Pahlaj Nihalani is no more the chairperson of the Central Board of Film Certification (CBFC). He has been replaced by well-known lyricist and adman Prasoon Joshi. Surprisingly, the outgoing chair was in a rather relaxed frame of mind a few hours after the news of his dethronement went viral. Pahlaj, who was perhaps the most controversial chairperson of the CBFC, says, “I had been preparing myself for the exit since a few months. Actually, from the time I came in, there have been elements working against me, some of them from within the CBFC. These elements — I am not going to name them on record — are currently celebrating Diwali in advance. They are in a festive mood because of my ouster.”
So, does he have any regrets about his journey with the CBFC so far? “None at all. Believe me, I was brought in as the CBFC chairperson all of a sudden. I happily took up the job that the government thought I was fit for. Now when the government has asked me to step down, I do so without any regret. It was a big challenge while it lasted. When I came in there was rampant corruption in the CBFC. I got rid of all the middlemen who made money in the censor certification process. They, too, must be celebrating Diwali in advance this year,” says Pahlaj, laughing.
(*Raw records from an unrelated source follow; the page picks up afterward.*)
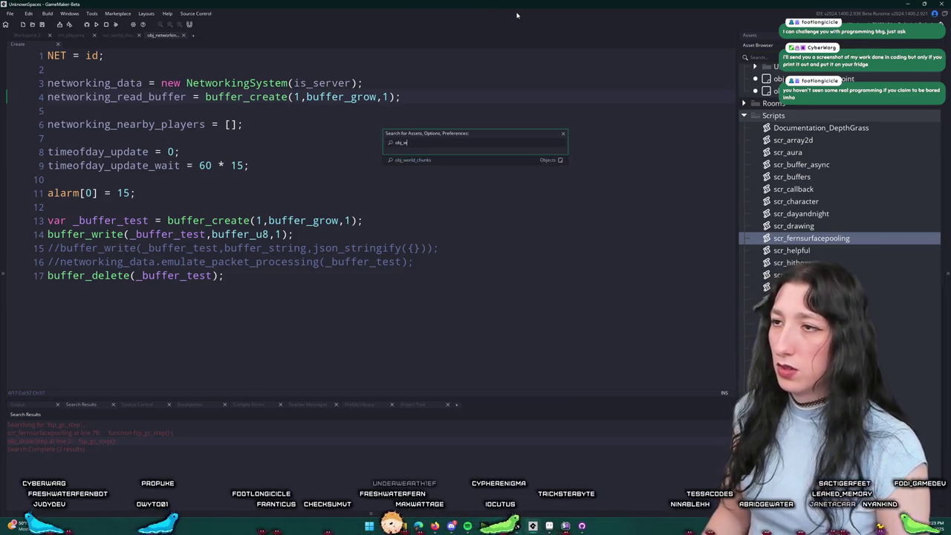
key("Return")
left_click(443, 145)
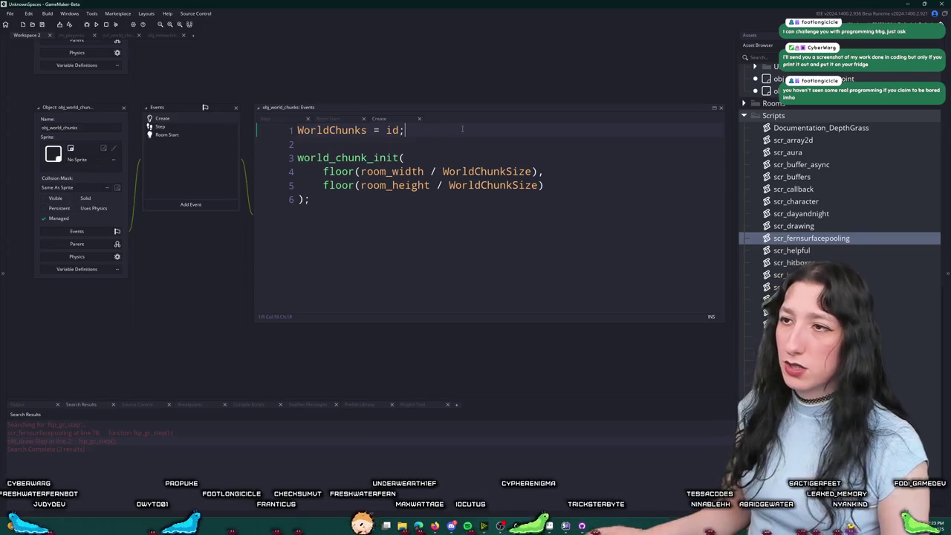
key("Return")
type("world")
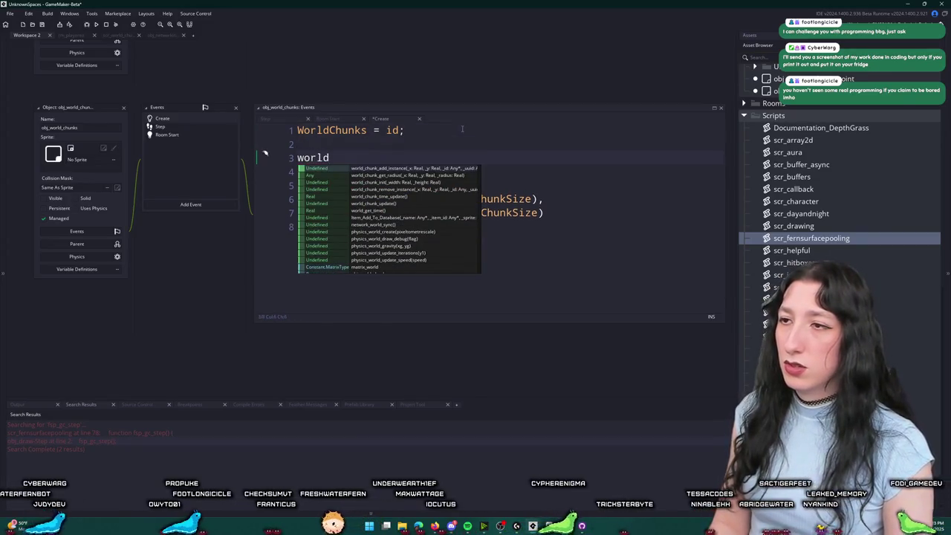
type("_name = \"default\";")
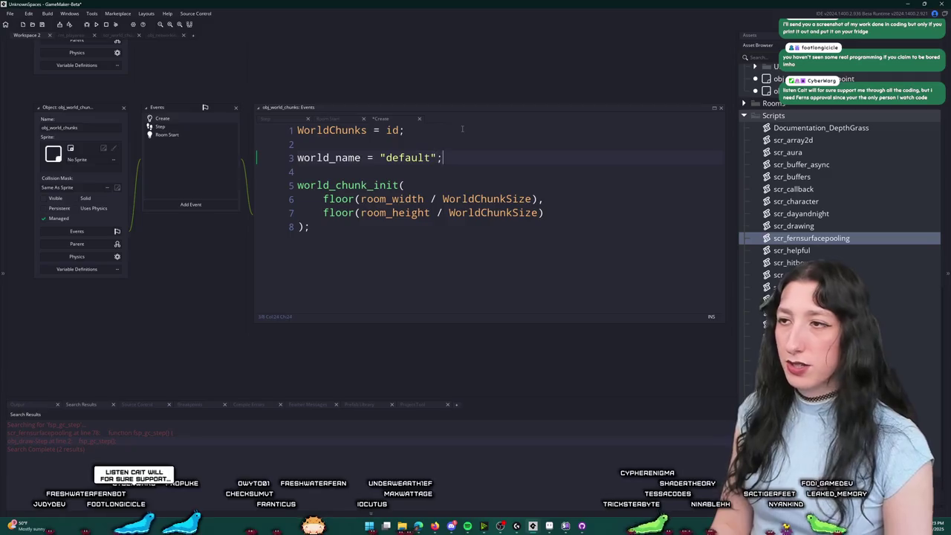
double_click(341, 158)
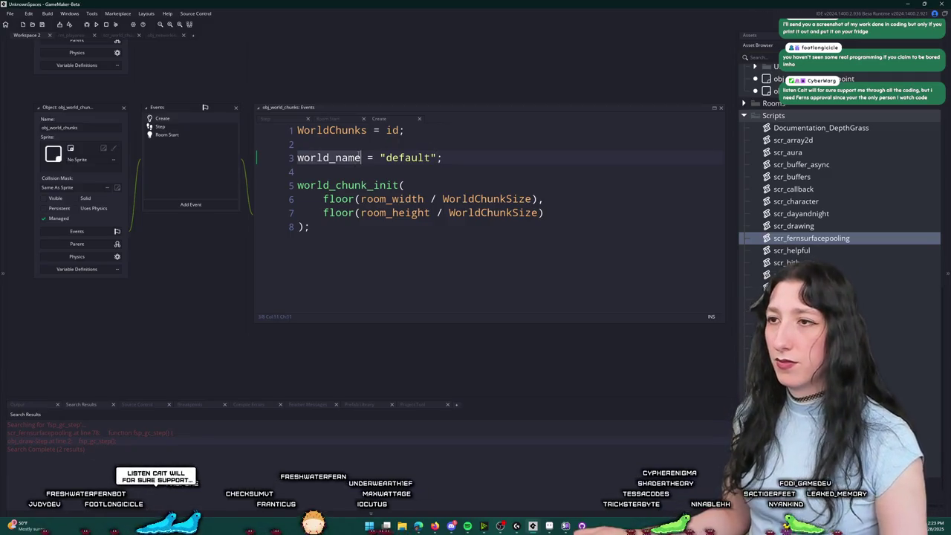
left_click(125, 108)
left_click(162, 35)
He refrains from commenting on Prasoon becoming his successor. “Whoever takes over from me is welcome to do so. I only hope he doesn’t reverse the work that I started at the CBFC. I feel we have achieved a lot in the past three years. We’ve speeded up the certification process and made it entirely digital. I just hope my successor doesn’t succumb to false notions of liberalism propagated by the pseudo-progressive elements in our film industry and work in the opposite direction.
“Do I have any regrets? None at all. I worked with all my sincerity and with utmost honesty. In the process, I offended a lot of the so-called progressive elements. I also got labelled as a ‘sanskari censor chief’. I am proud of that label. I hope I am remembered as the CBFC chairperson who took a firm stand against vulgarity and pseudo-liberalism, no matter how unpopular it made me.”
Talking about his future plans, Pahlaj says that he would return to his first love of producing films. “I will soon be announcing a slew of films. It’s been a highly satisfying tenure at the CBFC for me. But it’s also been exhausting and time-consuming. I am happy to make way for someone else,” he says and signs off.